Entre los presentes en la primera fila de la ceremonia se encontraban el nuevo rey Haakon VIII, la princesa heredera Ingrid Alexandra, la reina Sonia y el príncipe Sverre Magnus. Sin embargo, la reina Mette-Marit no pudo asistir al servicio, debido a su recuperación tras un trasplante de pulmón realizado en junio. La Casa Real ha indicado que su condición le permite participar de manera restringida en eventos oficiales, aunque se espera que forme parte de ciertas actividades relacionadas con el luto por el rey Harald V. La ceremonia no solo fue un evento local, sino que formó parte de una serie de misas fúnebres que se llevaron a cabo en diferentes lugares del país, mostrando la unidad y el respeto de la nación hacia su monarca fallecido.
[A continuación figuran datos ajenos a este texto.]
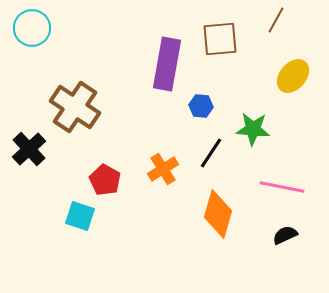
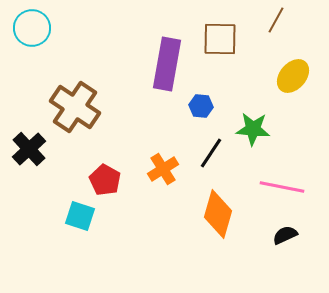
brown square: rotated 6 degrees clockwise
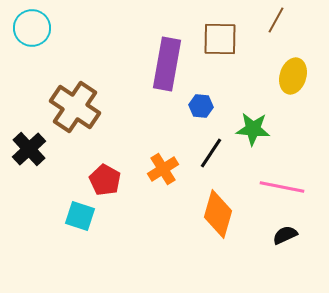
yellow ellipse: rotated 24 degrees counterclockwise
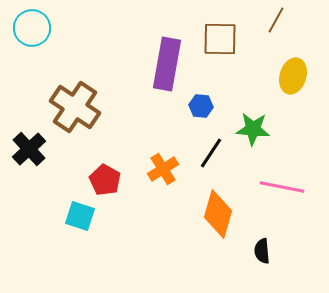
black semicircle: moved 23 px left, 16 px down; rotated 70 degrees counterclockwise
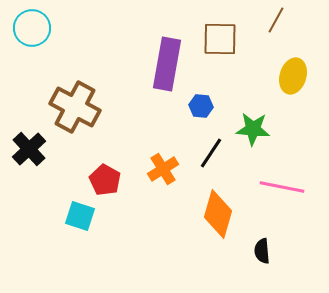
brown cross: rotated 6 degrees counterclockwise
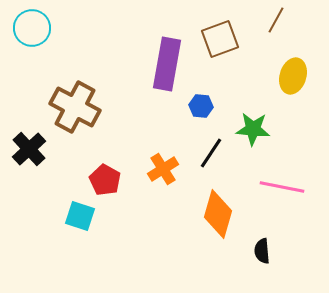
brown square: rotated 21 degrees counterclockwise
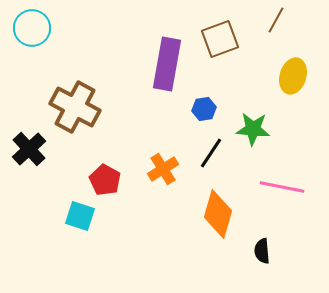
blue hexagon: moved 3 px right, 3 px down; rotated 15 degrees counterclockwise
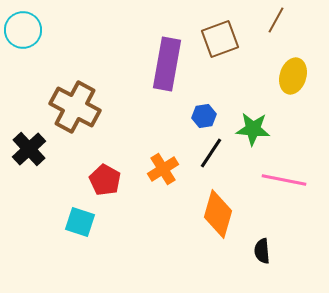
cyan circle: moved 9 px left, 2 px down
blue hexagon: moved 7 px down
pink line: moved 2 px right, 7 px up
cyan square: moved 6 px down
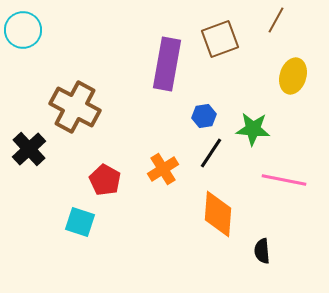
orange diamond: rotated 12 degrees counterclockwise
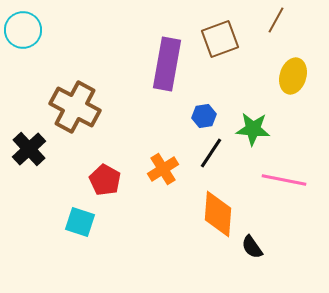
black semicircle: moved 10 px left, 4 px up; rotated 30 degrees counterclockwise
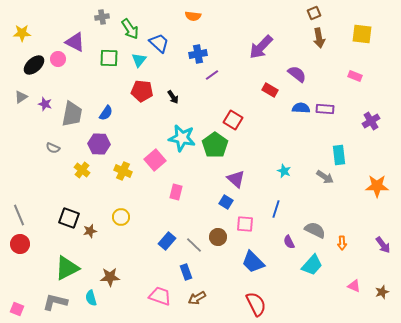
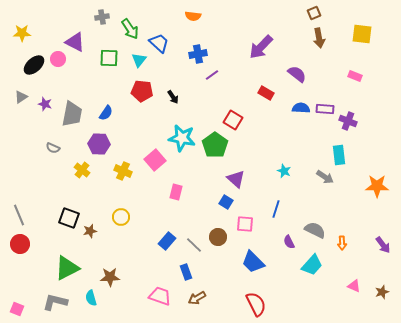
red rectangle at (270, 90): moved 4 px left, 3 px down
purple cross at (371, 121): moved 23 px left; rotated 36 degrees counterclockwise
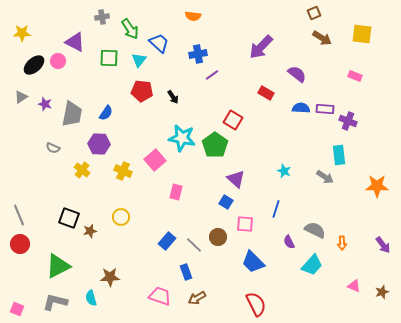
brown arrow at (319, 38): moved 3 px right; rotated 48 degrees counterclockwise
pink circle at (58, 59): moved 2 px down
green triangle at (67, 268): moved 9 px left, 2 px up
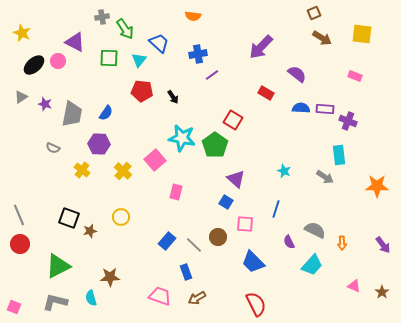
green arrow at (130, 29): moved 5 px left
yellow star at (22, 33): rotated 24 degrees clockwise
yellow cross at (123, 171): rotated 18 degrees clockwise
brown star at (382, 292): rotated 16 degrees counterclockwise
pink square at (17, 309): moved 3 px left, 2 px up
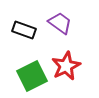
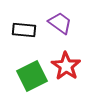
black rectangle: rotated 15 degrees counterclockwise
red star: rotated 12 degrees counterclockwise
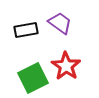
black rectangle: moved 2 px right; rotated 15 degrees counterclockwise
green square: moved 1 px right, 2 px down
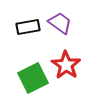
black rectangle: moved 2 px right, 3 px up
red star: moved 1 px up
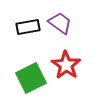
green square: moved 2 px left
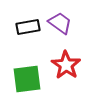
green square: moved 4 px left, 1 px down; rotated 20 degrees clockwise
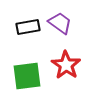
green square: moved 3 px up
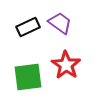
black rectangle: rotated 15 degrees counterclockwise
green square: moved 1 px right, 1 px down
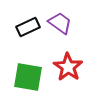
red star: moved 2 px right, 2 px down
green square: rotated 16 degrees clockwise
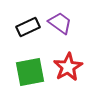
red star: rotated 8 degrees clockwise
green square: moved 2 px right, 5 px up; rotated 20 degrees counterclockwise
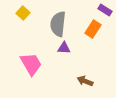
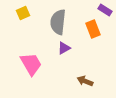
yellow square: rotated 24 degrees clockwise
gray semicircle: moved 2 px up
orange rectangle: rotated 54 degrees counterclockwise
purple triangle: rotated 32 degrees counterclockwise
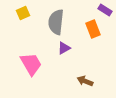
gray semicircle: moved 2 px left
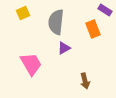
brown arrow: rotated 126 degrees counterclockwise
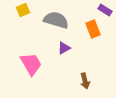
yellow square: moved 3 px up
gray semicircle: moved 2 px up; rotated 100 degrees clockwise
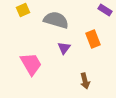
orange rectangle: moved 10 px down
purple triangle: rotated 24 degrees counterclockwise
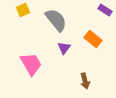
gray semicircle: rotated 35 degrees clockwise
orange rectangle: rotated 30 degrees counterclockwise
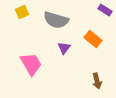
yellow square: moved 1 px left, 2 px down
gray semicircle: rotated 145 degrees clockwise
brown arrow: moved 12 px right
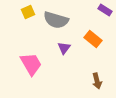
yellow square: moved 6 px right
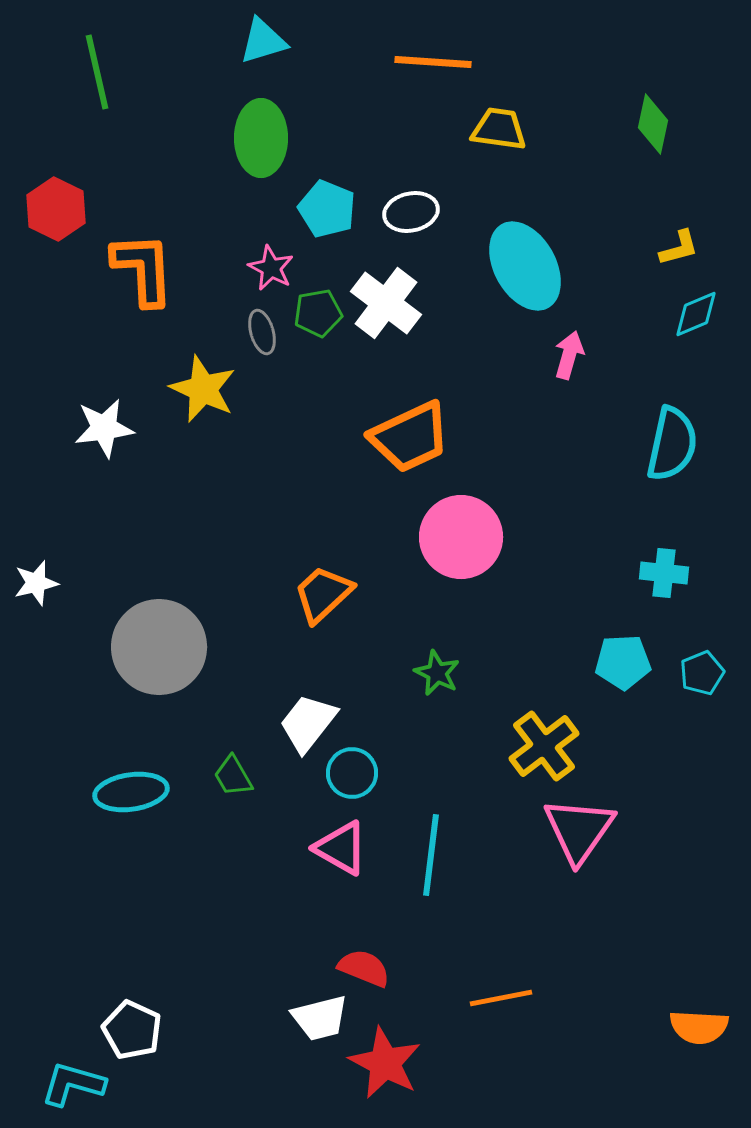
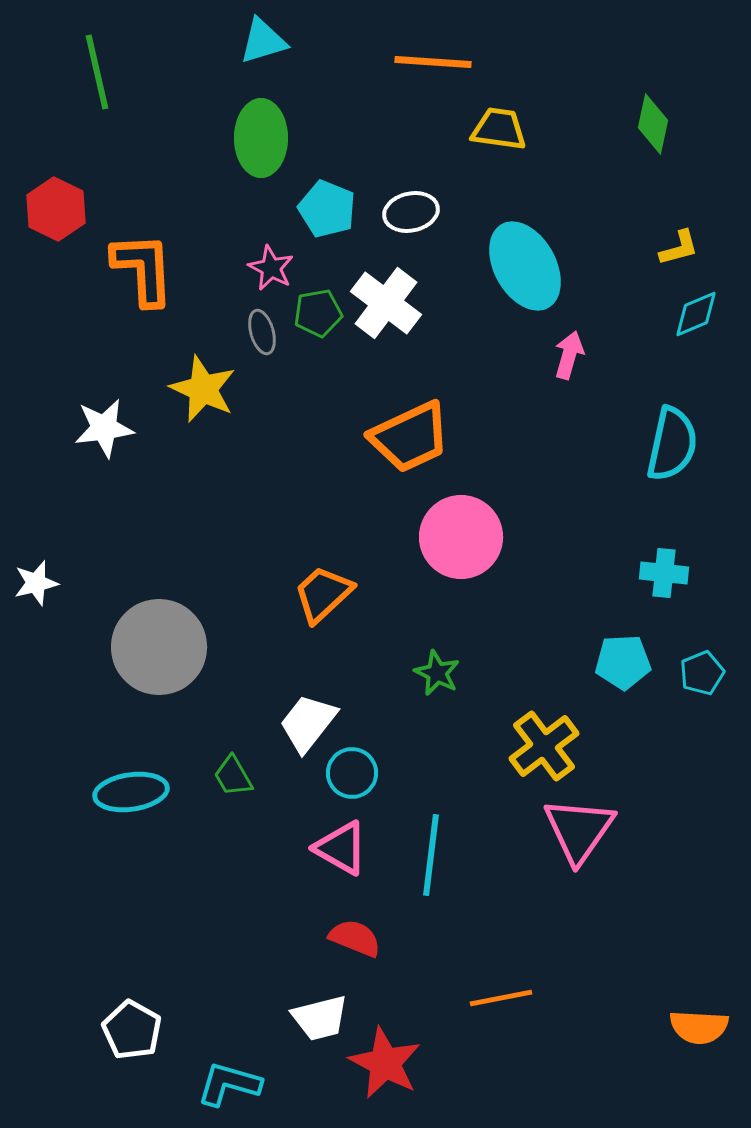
red semicircle at (364, 968): moved 9 px left, 30 px up
white pentagon at (132, 1030): rotated 4 degrees clockwise
cyan L-shape at (73, 1084): moved 156 px right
La Casa Real de Noruega ha anunciado que el funeral del rey Harald V se llevará a cabo el próximo miércoles 9 de septiembre en la catedral de Oslo. El servicio, que comenzará a la 1 de la tarde, será dirigido por el obispo presidente de la Iglesia de Noruega, Olav Fykse Tveit. Tras la ceremonia religiosa, se procederá a la sepultura del monarca en la fortaleza de Akershus. Antes del funeral, se celebrará una ceremonia privada en la capilla del Palacio Real, destinada a los familiares más cercanos, un gesto que subraya la solemnidad de la ocasión e íntima la relevancia del monarca en la historia del país.
La jornada del 9 de septiembre comenzará con una salva fúnebre de 21 disparos desde la fortaleza de Akershus, marcando un momento de respeto nacional. El féretro será trasladado en procesión desde el Palacio Real hasta la catedral de Oslo, acompañado por familiares, autoridades gubernamentales y representantes de diferentes países. Al concluir el funeral, una segunda procesión llevará el féretro hasta la capilla de Akershus, donde se celebrará otra ceremonia privada, esta vez con la participación de casas reales europeas y algunas autoridades noruegas. Así, se asegurará que el legado del rey Harald V sea recordado de manera digna y solemne.
Después del funeral, se organizará un saludo real desde Akershus, seguido de una recepción en el Palacio Real, donde el nuevo rey, Haakon VIII, y su familia saludará a los ciudadanos desde el balcón. Además, antes del funeral, el Palacio Real abrirá sus puertas para permitir que los ciudadanos se despidan del rey Harald V. El féretro será trasladado este lunes a las 4 de la tarde desde el Salón Rojo hasta la capilla del palacio, donde se establecerá un velatorio que estará disponible para el público hasta el día anterior a la ceremonia. Estas actividades reflejan un sentido de comunidad y amor hacia un monarca que fue querido y respetado por la nación.